Real-time Animation of Sand-Water Interaction
Recent advances in physically-based simulations have made it possible to generate realistic animations. However, in the case of solid-fluid coupling, wetting effects have rarely been noticed despite their visual importance especially in interactions between fluids and granular materials. This paper presents a simple particle-based method to model the physical mechanism of wetness propagating through granular materials; Fluid particles are absorbed in the spaces between the granular particles and these wetted granular particles then stick together due to liquid bridges that are caused by surface tension and which will subsequently disappear when over-wetting occurs. Our method can handle these phenomena by introducing a wetness value for each granular particle and by integrating those aspects of behavior that are dependent on wetness into the simulation framework.

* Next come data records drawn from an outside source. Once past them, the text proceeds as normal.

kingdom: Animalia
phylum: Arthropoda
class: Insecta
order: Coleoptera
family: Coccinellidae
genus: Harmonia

Using this method, a GPU-based simulator can achieve highly dynamic animations that include wetting effects in real time.
Magnets in Motion
We introduce magnetic interaction for rigid body simulation. Our approach is based on an equivalent dipole method and as such it is discrete from the ground up. Our approach is symmetric as we base both field and force computations on dipole interactions.
Enriching rigid body simulation with magnetism allows for many new and interesting possibilities in computer animation and special effects. Our method also allows the accurate computation of magnetic fields for arbitrarily shaped objects, which is especially interesting for pedagogy as it allows the user to visually discover properties of magnetism which would otherwise be difficult to grasp.
We demonstrate our method on a variety of problems and our results reflect intuitive as well as surprising effects. Our method is fast and can be coupled with any rigid body solver to simulate dozens of magnetic objects at interactive rates.
Algoryx and Phun, CMLabs
There seem to be quite a few companies in the business of physics simulation these days.
Graham Fyffe pointed out this one to me: Algoryx focuses on 3D multi-physics simulations. They are also responsible for the Phun demo I posted a while ago, that has also been floating around YouTube.
Another company that does rigid-body physics simulations is CMLabs.
PixeLux's DMM
I added Pixelux Entertainment’s link on the side. They have developed a piece of software known as DMM (for Digital Molecular Matter), that “is a real-time finite element system that is being used in the “Force Unleashed”, an upcoming video game by LucasArts. [They] also have a plug-in that allows people to utilize FEA-based deformation and fracture within Maya as well as for [their] real-time engine.”